The marketing so far emphasizes clean, immediate stakes: a self-made gambler loses his empire, discovers the depth of a friend’s betrayal, and enters a wider gambling world where revenge may cost as much as defeat. That is a familiar crime-melodrama structure, but the Tazza brand has often been less about novelty than about execution: charismatic players, shifting loyalties, and games where reading the person across the table matters as much as reading the cards.
For Korean cinema watchers, the announcement also adds another notable title to the fall release calendar. Byun Yo Han has built a diverse filmography across television and film, while Jo Woo Jin and Yoon Kyung Ho bring veteran presence to ensemble storytelling. If the movie uses those performers well, Tazza 4 could become one of the holiday season’s more closely watched commercial releases.

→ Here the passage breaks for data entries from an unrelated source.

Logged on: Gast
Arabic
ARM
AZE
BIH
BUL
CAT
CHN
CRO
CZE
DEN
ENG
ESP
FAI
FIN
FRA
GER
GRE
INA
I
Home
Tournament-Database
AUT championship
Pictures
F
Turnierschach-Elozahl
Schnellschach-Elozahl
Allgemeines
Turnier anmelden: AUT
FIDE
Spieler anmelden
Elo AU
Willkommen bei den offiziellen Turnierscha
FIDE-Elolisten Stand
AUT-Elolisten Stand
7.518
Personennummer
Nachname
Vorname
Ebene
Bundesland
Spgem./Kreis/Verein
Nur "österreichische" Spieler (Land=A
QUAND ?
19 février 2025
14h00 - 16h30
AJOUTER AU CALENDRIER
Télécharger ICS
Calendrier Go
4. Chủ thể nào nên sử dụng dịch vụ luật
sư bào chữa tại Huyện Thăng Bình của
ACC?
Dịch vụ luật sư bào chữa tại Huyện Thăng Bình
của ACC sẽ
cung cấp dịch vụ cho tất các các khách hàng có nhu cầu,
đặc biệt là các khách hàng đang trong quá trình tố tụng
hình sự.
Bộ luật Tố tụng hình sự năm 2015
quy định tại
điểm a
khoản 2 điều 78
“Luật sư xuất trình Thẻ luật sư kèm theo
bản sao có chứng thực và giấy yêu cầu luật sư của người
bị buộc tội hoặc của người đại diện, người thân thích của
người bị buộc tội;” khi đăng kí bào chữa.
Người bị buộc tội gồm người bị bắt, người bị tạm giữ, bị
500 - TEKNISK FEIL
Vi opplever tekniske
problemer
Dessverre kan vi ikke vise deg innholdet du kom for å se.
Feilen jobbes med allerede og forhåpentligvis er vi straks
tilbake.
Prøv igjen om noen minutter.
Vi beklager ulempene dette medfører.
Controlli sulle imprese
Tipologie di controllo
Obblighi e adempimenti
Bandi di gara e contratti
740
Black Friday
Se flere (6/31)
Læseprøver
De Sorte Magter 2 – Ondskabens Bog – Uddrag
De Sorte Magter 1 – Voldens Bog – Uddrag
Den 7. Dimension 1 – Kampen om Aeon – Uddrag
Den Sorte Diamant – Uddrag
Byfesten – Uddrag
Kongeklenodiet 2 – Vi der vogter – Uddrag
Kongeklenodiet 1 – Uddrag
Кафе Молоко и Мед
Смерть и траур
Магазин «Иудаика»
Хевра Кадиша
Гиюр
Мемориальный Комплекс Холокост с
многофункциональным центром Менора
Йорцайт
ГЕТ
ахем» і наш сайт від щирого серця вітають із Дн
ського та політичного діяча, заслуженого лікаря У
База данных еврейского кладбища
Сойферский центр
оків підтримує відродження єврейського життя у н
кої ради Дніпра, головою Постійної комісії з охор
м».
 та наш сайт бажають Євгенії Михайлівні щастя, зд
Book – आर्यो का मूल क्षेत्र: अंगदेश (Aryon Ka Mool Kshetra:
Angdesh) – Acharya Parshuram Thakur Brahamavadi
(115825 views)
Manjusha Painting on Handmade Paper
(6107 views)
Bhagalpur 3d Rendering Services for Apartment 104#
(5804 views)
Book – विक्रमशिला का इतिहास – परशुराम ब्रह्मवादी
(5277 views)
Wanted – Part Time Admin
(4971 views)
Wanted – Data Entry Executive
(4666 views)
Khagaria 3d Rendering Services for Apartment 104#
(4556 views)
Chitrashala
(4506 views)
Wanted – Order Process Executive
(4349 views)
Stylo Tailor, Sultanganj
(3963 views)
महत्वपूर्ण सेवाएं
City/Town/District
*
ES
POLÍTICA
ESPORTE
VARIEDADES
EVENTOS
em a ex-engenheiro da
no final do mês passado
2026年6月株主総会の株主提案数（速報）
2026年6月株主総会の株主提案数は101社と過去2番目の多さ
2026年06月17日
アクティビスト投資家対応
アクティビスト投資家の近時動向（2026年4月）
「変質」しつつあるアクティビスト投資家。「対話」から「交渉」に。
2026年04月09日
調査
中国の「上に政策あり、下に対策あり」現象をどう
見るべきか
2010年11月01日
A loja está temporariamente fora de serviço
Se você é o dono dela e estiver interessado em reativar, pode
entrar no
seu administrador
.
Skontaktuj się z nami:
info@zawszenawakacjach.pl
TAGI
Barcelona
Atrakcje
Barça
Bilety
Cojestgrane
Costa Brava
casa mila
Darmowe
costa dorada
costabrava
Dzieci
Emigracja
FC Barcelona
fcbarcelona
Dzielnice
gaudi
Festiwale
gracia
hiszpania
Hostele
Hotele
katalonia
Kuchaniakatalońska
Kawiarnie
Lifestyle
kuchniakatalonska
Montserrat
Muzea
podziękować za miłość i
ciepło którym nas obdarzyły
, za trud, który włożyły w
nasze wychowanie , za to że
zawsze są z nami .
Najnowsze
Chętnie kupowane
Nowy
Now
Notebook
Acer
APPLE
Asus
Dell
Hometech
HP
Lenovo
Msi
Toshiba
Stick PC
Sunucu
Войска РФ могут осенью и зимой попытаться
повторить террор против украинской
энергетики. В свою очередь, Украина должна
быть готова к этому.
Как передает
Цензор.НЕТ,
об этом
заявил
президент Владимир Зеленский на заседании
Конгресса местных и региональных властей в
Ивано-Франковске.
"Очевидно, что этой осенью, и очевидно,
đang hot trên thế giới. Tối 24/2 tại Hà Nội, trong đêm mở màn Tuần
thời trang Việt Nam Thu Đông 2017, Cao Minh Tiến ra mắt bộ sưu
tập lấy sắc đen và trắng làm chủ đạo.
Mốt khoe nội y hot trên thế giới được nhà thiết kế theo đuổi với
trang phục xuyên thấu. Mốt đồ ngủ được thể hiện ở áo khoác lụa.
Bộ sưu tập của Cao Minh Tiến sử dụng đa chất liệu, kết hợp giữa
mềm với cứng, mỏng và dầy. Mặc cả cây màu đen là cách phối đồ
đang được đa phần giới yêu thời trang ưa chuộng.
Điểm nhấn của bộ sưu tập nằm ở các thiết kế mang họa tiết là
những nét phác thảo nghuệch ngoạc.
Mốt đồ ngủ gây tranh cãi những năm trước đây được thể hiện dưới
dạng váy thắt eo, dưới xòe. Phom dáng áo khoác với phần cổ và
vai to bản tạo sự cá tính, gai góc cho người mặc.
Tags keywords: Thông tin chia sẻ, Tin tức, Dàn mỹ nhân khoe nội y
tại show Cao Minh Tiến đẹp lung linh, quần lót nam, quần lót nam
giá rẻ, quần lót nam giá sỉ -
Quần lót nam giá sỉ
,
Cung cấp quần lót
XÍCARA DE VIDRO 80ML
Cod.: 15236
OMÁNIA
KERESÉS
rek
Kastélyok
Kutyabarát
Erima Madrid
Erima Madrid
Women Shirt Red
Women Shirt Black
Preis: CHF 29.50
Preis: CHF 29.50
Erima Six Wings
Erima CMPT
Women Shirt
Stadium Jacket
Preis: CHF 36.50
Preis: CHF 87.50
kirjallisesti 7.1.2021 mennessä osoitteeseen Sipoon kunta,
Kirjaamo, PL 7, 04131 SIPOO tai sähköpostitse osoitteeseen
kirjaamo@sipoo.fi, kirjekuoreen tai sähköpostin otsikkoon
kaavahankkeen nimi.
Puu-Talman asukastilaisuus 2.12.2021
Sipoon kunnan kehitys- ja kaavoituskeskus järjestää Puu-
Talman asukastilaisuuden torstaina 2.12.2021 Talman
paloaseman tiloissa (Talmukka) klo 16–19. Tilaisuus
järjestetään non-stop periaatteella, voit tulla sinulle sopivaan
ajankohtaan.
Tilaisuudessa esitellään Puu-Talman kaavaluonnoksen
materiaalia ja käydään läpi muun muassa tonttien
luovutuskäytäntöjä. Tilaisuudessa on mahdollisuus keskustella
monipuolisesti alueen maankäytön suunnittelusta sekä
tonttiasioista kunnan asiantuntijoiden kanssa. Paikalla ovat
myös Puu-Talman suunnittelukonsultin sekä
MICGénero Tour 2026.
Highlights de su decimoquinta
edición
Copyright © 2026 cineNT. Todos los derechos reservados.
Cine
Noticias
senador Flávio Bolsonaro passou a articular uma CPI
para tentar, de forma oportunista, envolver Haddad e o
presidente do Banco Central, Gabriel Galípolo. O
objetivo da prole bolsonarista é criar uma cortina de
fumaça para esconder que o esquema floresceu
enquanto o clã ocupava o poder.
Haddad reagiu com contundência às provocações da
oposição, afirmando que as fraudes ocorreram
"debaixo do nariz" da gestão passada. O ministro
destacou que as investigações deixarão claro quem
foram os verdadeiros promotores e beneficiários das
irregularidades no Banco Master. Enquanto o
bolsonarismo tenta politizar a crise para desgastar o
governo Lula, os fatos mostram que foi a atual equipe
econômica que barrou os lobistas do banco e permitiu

Tazza 4: The Song of Beelzebub is scheduled to premiere during the Chuseok holiday this September. The first teaser and poster now set the tone for a sequel centered on broken loyalty, global gambling, and a revenge match between two men who once trusted each other most.
What Readers Are Discussing
- “Byun Yo Han in a revenge gambling movie sounds like exactly the kind of intense role I want to see him take on.”
- “I’m curious if this will feel like a true Tazza finale or just another sequel using the name.”
- “The best-friend betrayal setup is simple, but it could hit hard if the chemistry is there.”
- “Chuseok is a bold slot, so CJ ENM must be expecting this to pull a broad crowd.”